The work takes the form of a series of experiments exploring the idea of mutation to evolve new textile ‘life forms’. The principles of generative art are used to create a series of rules that determine the shape and form of organic 'specimens'. Variables of size, shape, sequence and number have aleatory values, ie. generated randomly.
The resulting specimens show a lot of variation. The diagrams are also interesting. An element of interpretation of the pattern variables is required in drawing up the patterns, and then further interpretation in the making process.
Naturally, the 3D forms that have arisen are more organic and resemble creatures than the flat 2D ones. I need to gear the next series of experiments towards three dimensionality. One method would be to introduce modular forms into the randemiser.

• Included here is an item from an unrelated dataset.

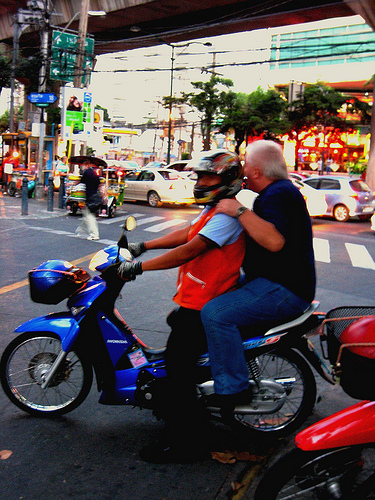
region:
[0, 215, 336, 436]
a blue motorcycle in the street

The diagrams remind me of xray crystallography of DNA – they exhibit more of a pattern when viewed at a much reduced scale.
Diagrammatic codes used for crochet, knit and needlelace stitches. These are standard crochet codes in common usage, but the knit and needlelace codes have been invented to provide a more 3D interpretation.
Textile process - crochet - knit - needlelace Stitch - will vary according to process Form - start with sphere – disk – tube – spiral – pyramid Dimensions - number of stitches – rows - iterations Materials Colour Surface modifications picot – spike – loop – frill – ridge hole – indentation – raised found objects wax – paint – varnish
Each variable will have either a discreet series or range of values eg. rows / stitches will have values with upper / lower limits, while process will have values of knit, crochet or needlelace. The preliminary experiment will confirm or modify the variables and their values. Sampling might be part or a complete specimen, enough to see what works. Stitch size and tools (hook / needlesize) will be determined by the sampler.
Ideas– genetics, dna, mutation, inheritance, natural selection, evolution Rules – variables such as technique (process?), dimensions, form, pattern with discreet limits Mutation– Chance – random generator of values for rules Genetic code – assign codes to stitch types, diagrammatic interpretations of pattern Selection – viability and aesthetic choices Evolution – selected specimens as starting point for next generation Classification – identify relationships, naming Documentation – pattern, stages of development (photography)
A good strong and very open structure was produced in Specimen 6 using the fine wire and freely looping with a crochet hook. This could be used to create very small specimens, where knitting needles could not be manipulated. The telephone wire needlelace used for Specimen 7 was very tough to work on this scale and could not be knitted or crocheted, but also the banding created a mottled pattern that was not appropriate. The Bamboo paper yarn knitted and crocheted in Specimens 8 and 9 did not have enough body to retain a form, and created too opaque a fabric.
In Specimen 1 and 2, the finest coated wire at 0.2mm does not have the strength to hold form using crochet and produces a floppy fabric. Specimen 3 is more successful using knitting with fine needles to produce a denser fabric, while still retaining an element of transparency. This will be required to interpret layering. The gel yarn used for Specimen 4 proved difficult – its tackiness making it stick to the needles and itself and causing the sphere to implode. A favourite material, fine paper string, was used for Specimen 5, but couldn’t hold the sphere shape on this scale and the fabric produced was too opaque.
Have chosen to work with the fine coated wire (0.25 and 0.31mm gauge) using knitting and free looping, for it’s ability to hold form and degree of transparency which will interpret layering. Crochet produces too textured a surface in the wire which distracts from the forms. The wire has a ‘springiness’ which brings the organic specimens to life.
In this series, I have tried out various materials, using appropriate techniques. My intention is to restrict the materials used in later Series, in order to concentrate on form but at the same time add an element of uniformity. I have taken a very basic modular shape of a cone and sphere joined by a short tube, as exhibited in Specimen 6 of Series 1.